The agent's text response. Always sent before any TTS audio.

{
  "type": "response_text",
  "text": "The current temperature is 72 degrees."
}

audio_start (server)

Begins a TTS audio stream back to the client.

{
  "type": "audio_start",
  "sample_rate": 22050,
  "format": "wav"
}

Binary WAV frames

WAV audio data sent as binary WebSocket frames in 4 KB chunks (configurable via audio_chunk_size).

audio_end (server)

Signals the end of TTS audio.

{
  "type": "audio_end"
}

error

Sent on processing failures.
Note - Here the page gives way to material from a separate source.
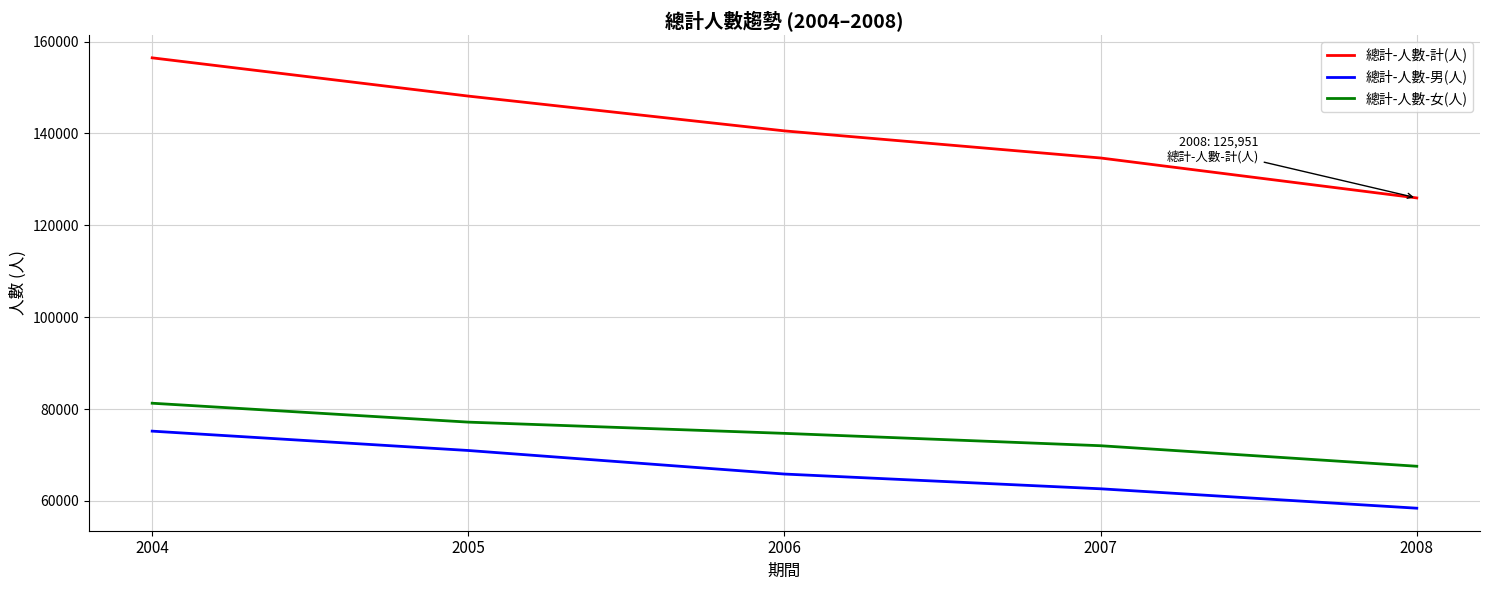

Rank the categories by 總計-人數-男(人) value from lowest to highest.

2008, 2007, 2006, 2005, 2004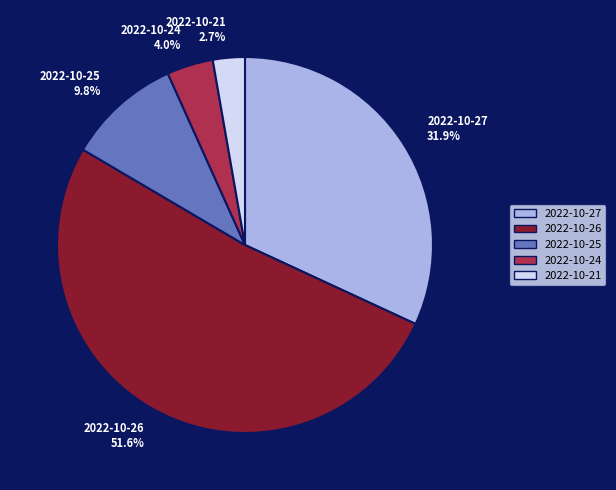

To the nearest percent, what portion does 2022-10-21 represent?

3%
The connection may or may not be closed depending on severity.

{
  "type": "error",
  "message": "Speech recognition failed"
}

muted

Sent when a node with policy_mode: muted attempts to connect. The connection is closed immediately after.

{
  "type": "muted"
}

Protocol notes

Spec doc vs. actual implementation

The original spec document and the actual server implementation differ. Both missy-edge and the server use the implementation:

Spec doc Actual server
stream_start / stream_end audio_start / audio_end
tts_audio + tts_end (raw PCM) audio_start + binary WAV + audio_end
Client sends node_id in pair_request Server assigns node_id
Token via WebSocket pair_ack Token shown in CLI missy devices pair output

Security

  • The first frame must be auth or pair_request. Any other message type causes immediate disconnection.
  • Binary frames before authentication are rejected.
  • Nodes with paired=False are rejected even if the token is valid.
  • Nodes with policy_mode=muted receive a muted frame and are disconnected.
  • Token verification uses PBKDF2-HMAC-SHA256 with constant-time comparison.